Requirement: Please report, as a single number, how many lines in the entries include the string "steps".

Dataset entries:
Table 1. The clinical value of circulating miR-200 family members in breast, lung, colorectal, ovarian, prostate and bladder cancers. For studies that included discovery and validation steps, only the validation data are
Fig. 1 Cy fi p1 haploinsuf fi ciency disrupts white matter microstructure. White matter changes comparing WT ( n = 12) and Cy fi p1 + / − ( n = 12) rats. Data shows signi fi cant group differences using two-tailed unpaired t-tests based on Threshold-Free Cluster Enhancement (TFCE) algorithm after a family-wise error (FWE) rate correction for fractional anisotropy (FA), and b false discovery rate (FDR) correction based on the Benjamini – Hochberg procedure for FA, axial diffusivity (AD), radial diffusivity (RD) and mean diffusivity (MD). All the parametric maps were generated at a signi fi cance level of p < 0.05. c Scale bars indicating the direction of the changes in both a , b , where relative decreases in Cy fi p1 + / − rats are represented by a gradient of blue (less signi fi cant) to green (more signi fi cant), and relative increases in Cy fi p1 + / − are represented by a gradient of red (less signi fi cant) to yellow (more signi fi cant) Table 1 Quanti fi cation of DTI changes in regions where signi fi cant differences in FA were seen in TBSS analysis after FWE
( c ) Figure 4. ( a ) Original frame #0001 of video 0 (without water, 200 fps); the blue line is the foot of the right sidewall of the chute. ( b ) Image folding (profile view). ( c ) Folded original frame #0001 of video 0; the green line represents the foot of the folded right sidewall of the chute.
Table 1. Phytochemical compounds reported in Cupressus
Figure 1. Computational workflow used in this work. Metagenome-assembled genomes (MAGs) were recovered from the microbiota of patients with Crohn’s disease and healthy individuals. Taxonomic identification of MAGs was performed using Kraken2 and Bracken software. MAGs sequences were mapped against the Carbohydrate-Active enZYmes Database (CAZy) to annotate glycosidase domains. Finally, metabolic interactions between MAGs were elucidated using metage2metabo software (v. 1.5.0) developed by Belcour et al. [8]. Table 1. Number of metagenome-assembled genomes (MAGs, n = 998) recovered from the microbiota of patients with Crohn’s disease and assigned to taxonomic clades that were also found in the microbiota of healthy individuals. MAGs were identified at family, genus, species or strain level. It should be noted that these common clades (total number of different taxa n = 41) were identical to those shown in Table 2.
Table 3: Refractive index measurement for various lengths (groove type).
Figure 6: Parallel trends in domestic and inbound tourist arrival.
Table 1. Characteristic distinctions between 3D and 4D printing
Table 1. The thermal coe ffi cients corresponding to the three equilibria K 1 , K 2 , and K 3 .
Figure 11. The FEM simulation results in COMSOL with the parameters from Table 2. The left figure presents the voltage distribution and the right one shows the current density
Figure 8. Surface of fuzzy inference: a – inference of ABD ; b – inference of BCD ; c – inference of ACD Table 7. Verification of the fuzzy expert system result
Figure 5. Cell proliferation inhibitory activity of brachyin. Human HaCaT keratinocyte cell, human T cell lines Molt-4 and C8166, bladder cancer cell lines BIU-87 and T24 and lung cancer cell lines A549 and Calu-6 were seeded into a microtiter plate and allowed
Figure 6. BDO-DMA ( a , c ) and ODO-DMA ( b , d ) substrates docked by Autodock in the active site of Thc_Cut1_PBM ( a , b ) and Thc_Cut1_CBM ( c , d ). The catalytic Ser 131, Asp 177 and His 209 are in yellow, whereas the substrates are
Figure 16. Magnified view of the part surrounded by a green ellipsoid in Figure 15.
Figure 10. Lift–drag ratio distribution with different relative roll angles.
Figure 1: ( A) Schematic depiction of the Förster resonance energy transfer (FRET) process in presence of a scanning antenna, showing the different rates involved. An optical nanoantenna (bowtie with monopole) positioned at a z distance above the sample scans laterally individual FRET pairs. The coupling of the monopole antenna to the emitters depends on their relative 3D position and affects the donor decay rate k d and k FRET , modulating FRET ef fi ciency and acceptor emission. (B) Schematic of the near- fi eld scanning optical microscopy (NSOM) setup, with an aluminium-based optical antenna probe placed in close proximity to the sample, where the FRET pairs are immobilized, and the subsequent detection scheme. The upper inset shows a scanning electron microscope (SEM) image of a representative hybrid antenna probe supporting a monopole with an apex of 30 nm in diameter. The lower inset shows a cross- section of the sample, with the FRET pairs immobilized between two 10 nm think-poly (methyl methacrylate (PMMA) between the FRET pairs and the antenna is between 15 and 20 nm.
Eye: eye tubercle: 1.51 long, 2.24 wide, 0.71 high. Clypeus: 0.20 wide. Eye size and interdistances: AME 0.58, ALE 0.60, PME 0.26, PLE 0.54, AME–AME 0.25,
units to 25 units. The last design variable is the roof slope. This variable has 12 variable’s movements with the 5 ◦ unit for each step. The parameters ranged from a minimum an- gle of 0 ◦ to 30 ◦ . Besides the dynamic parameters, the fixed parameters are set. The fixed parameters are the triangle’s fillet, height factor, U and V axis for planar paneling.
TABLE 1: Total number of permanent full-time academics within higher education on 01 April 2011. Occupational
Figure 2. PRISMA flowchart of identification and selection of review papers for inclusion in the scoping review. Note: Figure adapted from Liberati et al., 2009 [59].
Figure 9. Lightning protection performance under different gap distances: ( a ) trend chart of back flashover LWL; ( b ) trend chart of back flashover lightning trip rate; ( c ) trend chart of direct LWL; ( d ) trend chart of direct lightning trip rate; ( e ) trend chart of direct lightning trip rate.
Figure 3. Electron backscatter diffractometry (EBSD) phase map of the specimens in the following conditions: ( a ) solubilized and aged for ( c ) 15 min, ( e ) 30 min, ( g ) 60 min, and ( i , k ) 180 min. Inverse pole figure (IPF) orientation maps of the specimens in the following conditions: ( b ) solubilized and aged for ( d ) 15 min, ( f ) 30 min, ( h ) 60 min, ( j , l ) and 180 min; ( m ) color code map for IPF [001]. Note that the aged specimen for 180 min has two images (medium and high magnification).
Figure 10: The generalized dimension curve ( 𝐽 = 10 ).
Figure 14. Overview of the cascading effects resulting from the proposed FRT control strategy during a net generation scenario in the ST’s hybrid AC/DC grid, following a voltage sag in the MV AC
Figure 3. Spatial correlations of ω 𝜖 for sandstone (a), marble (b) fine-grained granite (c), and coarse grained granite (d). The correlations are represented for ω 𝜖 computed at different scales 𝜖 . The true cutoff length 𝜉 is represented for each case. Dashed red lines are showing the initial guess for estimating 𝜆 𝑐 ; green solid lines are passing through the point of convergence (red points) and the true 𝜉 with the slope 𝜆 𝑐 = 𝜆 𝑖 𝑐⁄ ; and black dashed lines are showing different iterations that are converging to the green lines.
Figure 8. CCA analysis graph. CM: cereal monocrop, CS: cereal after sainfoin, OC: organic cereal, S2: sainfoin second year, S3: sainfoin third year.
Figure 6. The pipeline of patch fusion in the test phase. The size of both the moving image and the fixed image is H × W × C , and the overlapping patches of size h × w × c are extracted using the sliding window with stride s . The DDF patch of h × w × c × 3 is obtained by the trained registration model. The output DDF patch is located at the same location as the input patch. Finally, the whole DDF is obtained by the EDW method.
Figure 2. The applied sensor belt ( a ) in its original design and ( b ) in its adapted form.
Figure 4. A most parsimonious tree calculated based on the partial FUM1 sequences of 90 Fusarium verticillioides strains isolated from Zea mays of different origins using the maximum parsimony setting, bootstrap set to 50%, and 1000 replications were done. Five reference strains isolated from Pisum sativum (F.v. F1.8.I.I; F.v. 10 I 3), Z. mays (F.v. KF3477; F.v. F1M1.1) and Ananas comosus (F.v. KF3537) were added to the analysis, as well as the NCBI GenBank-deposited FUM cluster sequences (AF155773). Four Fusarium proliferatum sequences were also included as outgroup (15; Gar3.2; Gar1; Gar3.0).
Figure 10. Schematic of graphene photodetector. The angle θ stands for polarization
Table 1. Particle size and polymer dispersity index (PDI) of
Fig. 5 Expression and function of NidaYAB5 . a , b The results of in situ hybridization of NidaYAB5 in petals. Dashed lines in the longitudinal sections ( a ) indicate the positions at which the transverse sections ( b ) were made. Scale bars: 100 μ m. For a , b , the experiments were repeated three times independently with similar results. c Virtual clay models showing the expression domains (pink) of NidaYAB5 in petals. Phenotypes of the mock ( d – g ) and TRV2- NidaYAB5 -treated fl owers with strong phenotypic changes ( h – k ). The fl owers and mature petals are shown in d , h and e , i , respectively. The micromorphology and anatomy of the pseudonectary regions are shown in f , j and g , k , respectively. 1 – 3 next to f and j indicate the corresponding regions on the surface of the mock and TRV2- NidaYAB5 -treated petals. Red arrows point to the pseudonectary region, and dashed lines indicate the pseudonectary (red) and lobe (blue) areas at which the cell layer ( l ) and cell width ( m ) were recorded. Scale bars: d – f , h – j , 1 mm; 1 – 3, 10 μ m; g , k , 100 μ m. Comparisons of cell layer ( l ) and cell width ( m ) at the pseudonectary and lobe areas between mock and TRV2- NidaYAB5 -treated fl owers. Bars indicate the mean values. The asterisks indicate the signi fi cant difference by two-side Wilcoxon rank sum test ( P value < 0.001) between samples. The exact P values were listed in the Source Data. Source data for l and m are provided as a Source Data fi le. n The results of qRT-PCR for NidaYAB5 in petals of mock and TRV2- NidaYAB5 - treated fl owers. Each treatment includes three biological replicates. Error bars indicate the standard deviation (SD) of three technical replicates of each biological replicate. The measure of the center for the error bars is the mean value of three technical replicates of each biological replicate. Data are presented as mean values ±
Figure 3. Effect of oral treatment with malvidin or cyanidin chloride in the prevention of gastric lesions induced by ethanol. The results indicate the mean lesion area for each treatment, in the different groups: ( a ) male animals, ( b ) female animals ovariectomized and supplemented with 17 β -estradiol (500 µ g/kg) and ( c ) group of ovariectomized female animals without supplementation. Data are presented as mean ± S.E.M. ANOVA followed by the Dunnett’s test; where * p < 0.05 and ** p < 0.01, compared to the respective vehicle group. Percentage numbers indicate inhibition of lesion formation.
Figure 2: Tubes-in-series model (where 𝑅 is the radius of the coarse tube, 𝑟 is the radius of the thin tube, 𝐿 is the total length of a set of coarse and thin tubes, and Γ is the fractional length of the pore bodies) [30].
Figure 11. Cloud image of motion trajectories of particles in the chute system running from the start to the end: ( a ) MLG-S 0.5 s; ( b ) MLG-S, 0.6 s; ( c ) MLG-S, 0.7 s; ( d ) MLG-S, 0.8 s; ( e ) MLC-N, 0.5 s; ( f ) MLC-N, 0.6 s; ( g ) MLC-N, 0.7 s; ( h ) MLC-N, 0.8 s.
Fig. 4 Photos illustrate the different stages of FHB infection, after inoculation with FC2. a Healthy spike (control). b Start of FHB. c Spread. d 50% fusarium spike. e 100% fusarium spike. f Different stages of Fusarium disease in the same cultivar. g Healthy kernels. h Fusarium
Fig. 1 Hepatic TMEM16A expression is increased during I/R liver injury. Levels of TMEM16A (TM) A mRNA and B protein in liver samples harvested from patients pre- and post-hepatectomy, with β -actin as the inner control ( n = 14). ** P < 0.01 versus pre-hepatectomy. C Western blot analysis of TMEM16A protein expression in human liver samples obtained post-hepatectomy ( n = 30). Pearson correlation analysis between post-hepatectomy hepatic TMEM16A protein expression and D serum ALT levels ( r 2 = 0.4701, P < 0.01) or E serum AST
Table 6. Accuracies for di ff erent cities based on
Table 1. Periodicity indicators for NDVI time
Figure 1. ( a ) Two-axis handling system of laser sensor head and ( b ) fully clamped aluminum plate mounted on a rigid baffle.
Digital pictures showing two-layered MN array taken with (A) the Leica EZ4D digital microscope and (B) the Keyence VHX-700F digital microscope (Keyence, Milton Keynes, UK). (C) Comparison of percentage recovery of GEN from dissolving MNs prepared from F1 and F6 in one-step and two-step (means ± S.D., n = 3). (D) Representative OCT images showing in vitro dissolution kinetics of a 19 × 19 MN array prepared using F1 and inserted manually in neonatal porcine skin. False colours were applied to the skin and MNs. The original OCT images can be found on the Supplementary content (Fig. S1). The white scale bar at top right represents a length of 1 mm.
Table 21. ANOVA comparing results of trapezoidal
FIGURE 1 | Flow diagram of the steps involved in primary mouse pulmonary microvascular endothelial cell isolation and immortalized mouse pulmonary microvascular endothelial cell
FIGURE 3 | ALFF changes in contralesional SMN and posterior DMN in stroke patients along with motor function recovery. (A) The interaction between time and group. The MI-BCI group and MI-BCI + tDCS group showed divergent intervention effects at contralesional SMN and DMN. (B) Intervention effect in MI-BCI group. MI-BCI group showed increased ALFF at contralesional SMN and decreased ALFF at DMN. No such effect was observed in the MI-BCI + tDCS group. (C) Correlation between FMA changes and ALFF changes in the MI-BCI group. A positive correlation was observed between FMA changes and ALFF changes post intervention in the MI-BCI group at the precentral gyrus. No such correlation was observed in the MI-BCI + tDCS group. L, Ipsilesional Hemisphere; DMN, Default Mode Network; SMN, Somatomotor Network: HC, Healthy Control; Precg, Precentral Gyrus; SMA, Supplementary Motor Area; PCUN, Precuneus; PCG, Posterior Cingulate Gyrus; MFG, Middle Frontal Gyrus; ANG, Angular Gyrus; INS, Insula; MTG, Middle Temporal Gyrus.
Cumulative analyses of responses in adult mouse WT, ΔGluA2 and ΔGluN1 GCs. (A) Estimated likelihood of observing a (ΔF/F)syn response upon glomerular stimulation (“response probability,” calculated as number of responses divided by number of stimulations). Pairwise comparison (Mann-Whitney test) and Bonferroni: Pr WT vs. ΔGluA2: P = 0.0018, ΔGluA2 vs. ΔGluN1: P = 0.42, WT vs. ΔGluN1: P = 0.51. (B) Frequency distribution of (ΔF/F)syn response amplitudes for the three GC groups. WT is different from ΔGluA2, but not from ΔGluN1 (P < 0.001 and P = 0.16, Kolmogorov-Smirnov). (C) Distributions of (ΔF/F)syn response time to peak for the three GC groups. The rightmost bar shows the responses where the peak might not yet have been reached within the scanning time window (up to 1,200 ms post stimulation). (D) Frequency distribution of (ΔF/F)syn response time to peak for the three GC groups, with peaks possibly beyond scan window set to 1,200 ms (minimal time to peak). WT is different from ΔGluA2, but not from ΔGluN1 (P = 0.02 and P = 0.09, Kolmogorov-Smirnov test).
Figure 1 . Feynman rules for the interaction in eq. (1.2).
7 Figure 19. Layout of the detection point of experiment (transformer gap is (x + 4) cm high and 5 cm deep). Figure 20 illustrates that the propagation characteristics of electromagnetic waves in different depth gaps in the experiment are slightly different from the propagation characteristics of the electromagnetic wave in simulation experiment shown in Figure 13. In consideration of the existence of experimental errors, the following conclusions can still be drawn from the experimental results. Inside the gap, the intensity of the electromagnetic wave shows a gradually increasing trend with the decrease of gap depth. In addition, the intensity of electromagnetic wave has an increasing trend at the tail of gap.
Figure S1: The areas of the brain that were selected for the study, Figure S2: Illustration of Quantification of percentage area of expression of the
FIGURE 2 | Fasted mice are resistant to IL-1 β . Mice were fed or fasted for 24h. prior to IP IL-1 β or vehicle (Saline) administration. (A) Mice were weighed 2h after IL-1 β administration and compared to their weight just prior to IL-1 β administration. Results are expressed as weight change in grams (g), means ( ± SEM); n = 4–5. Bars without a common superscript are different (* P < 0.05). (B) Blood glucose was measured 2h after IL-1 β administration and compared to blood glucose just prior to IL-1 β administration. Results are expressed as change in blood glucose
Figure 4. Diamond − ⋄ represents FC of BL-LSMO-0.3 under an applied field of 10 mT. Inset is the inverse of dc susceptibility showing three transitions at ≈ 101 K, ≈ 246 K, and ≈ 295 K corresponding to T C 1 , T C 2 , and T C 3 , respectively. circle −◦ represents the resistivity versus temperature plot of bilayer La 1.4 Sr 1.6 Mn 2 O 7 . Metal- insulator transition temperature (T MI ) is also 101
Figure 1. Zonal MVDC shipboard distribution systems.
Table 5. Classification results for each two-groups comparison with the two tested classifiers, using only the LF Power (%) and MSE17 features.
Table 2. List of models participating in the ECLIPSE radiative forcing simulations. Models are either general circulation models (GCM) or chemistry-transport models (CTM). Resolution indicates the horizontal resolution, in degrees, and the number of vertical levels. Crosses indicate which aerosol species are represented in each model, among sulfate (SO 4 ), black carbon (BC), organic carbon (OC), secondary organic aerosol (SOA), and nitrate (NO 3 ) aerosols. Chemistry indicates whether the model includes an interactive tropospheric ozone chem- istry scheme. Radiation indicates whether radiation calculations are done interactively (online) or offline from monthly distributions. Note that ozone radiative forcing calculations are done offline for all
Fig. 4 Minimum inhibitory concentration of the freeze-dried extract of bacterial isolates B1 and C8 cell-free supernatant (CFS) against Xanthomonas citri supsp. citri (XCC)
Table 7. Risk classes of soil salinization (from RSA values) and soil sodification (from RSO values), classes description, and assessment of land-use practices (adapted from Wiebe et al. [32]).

Solution: 2